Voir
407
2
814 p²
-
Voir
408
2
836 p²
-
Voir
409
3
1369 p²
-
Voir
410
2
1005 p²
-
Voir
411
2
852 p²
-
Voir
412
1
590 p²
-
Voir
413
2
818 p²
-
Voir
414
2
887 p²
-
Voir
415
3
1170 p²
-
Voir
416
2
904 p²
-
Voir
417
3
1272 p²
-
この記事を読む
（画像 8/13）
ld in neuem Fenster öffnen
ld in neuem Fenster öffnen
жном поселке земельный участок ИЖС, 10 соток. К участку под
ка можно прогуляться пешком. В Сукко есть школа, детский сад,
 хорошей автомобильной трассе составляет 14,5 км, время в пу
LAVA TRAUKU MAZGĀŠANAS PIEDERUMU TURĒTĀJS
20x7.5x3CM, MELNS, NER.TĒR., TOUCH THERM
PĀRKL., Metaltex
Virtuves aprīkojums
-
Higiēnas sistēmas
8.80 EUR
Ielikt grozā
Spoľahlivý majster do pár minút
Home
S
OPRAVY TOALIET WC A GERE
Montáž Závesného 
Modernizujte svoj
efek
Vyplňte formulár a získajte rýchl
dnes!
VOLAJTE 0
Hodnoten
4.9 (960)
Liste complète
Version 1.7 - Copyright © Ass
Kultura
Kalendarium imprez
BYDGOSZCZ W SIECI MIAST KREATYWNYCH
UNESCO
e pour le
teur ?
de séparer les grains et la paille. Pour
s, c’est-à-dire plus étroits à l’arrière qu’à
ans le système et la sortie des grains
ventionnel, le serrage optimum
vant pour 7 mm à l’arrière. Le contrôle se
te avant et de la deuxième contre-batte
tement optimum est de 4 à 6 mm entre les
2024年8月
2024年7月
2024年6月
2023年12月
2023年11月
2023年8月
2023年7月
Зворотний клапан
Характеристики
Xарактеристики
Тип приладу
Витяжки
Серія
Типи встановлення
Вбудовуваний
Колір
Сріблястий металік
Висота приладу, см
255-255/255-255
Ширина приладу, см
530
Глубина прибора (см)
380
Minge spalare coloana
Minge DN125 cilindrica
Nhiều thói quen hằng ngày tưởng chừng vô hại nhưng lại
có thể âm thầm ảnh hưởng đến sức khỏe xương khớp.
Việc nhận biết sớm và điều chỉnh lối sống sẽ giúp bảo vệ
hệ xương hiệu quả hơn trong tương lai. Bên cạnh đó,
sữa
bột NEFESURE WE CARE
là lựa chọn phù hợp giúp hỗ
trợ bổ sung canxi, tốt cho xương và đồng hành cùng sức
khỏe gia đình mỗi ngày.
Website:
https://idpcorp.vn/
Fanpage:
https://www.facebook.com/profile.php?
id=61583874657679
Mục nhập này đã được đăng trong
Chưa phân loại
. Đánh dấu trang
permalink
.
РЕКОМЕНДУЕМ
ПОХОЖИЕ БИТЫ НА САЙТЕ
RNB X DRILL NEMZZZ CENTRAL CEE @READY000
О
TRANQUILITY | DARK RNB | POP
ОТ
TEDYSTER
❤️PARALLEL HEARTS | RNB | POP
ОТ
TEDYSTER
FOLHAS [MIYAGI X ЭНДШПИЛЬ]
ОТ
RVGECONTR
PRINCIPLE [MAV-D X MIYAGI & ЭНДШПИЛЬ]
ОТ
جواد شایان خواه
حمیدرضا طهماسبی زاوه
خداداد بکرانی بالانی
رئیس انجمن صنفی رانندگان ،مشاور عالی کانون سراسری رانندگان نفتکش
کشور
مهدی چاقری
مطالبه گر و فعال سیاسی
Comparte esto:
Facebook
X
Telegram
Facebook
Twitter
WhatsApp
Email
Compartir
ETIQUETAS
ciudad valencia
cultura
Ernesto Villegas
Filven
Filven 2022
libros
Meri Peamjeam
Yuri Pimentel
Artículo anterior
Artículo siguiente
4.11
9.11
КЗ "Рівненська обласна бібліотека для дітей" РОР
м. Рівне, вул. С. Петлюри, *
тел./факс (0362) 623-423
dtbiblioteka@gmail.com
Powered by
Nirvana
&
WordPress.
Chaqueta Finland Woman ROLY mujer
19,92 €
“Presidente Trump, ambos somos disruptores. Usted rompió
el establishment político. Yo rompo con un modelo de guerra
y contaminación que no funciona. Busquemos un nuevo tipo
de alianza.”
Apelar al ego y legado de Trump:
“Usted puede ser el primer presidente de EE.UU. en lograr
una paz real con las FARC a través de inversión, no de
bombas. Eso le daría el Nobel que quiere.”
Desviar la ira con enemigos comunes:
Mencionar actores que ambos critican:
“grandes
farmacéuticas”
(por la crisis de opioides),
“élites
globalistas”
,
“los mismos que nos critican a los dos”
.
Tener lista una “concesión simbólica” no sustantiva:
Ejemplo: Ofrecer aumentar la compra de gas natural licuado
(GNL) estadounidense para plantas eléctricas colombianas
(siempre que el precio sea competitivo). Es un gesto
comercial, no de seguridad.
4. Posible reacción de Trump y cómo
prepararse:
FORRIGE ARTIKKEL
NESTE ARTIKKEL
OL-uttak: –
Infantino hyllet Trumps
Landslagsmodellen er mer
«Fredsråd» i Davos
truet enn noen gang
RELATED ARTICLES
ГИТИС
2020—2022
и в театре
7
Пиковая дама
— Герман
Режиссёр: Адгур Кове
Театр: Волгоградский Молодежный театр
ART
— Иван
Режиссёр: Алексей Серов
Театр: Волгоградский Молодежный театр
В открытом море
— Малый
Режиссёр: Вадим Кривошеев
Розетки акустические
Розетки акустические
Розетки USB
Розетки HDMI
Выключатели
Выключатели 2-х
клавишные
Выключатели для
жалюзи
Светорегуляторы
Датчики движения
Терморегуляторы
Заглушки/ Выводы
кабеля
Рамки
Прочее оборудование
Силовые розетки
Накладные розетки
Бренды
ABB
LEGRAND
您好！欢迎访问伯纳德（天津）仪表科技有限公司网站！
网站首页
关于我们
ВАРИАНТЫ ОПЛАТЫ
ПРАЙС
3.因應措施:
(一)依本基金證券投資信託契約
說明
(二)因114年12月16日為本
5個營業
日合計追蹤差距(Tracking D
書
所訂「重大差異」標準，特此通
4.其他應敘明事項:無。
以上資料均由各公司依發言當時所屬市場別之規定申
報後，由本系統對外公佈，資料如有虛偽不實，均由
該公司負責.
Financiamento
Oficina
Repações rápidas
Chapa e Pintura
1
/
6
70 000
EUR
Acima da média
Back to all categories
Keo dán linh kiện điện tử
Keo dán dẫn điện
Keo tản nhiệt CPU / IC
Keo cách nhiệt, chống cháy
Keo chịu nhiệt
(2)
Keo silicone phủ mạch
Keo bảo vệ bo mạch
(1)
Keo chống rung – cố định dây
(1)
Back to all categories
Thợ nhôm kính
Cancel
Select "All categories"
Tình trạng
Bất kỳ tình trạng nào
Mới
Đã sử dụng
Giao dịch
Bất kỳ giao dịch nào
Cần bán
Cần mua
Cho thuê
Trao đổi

== Description of the task ==
Rewrite the lines of the entries, from the first line through the line containing "хорошей автомобильной трассе", inclusive, as a Markdown table with the columns Row and Text. Number each line, and leave out any blank lines.

== Task result ==
| Row | Text |
|---|---|
| 1 | Voir |
| 2 | 407 |
| 3 | 2 |
| 4 | 814 p² |
| 5 | - |
| 6 | Voir |
| 7 | 408 |
| 8 | 2 |
| 9 | 836 p² |
| 10 | - |
| 11 | Voir |
| 12 | 409 |
| 13 | 3 |
| 14 | 1369 p² |
| 15 | - |
| 16 | Voir |
| 17 | 410 |
| 18 | 2 |
| 19 | 1005 p² |
| 20 | - |
| 21 | Voir |
| 22 | 411 |
| 23 | 2 |
| 24 | 852 p² |
| 25 | - |
| 26 | Voir |
| 27 | 412 |
| 28 | 1 |
| 29 | 590 p² |
| 30 | - |
| 31 | Voir |
| 32 | 413 |
| 33 | 2 |
| 34 | 818 p² |
| 35 | - |
| 36 | Voir |
| 37 | 414 |
| 38 | 2 |
| 39 | 887 p² |
| 40 | - |
| 41 | Voir |
| 42 | 415 |
| 43 | 3 |
| 44 | 1170 p² |
| 45 | - |
| 46 | Voir |
| 47 | 416 |
| 48 | 2 |
| 49 | 904 p² |
| 50 | - |
| 51 | Voir |
| 52 | 417 |
| 53 | 3 |
| 54 | 1272 p² |
| 55 | - |
| 56 | この記事を読む |
| 57 | （画像 8/13） |
| 58 | ld in neuem Fenster öffnen |
| 59 | ld in neuem Fenster öffnen |
| 60 | жном поселке земельный участок ИЖС, 10 соток. К участку под |
| 61 | ка можно прогуляться пешком. В Сукко есть школа, детский сад, |
| 62 |  хорошей автомобильной трассе составляет 14,5 км, время в пу |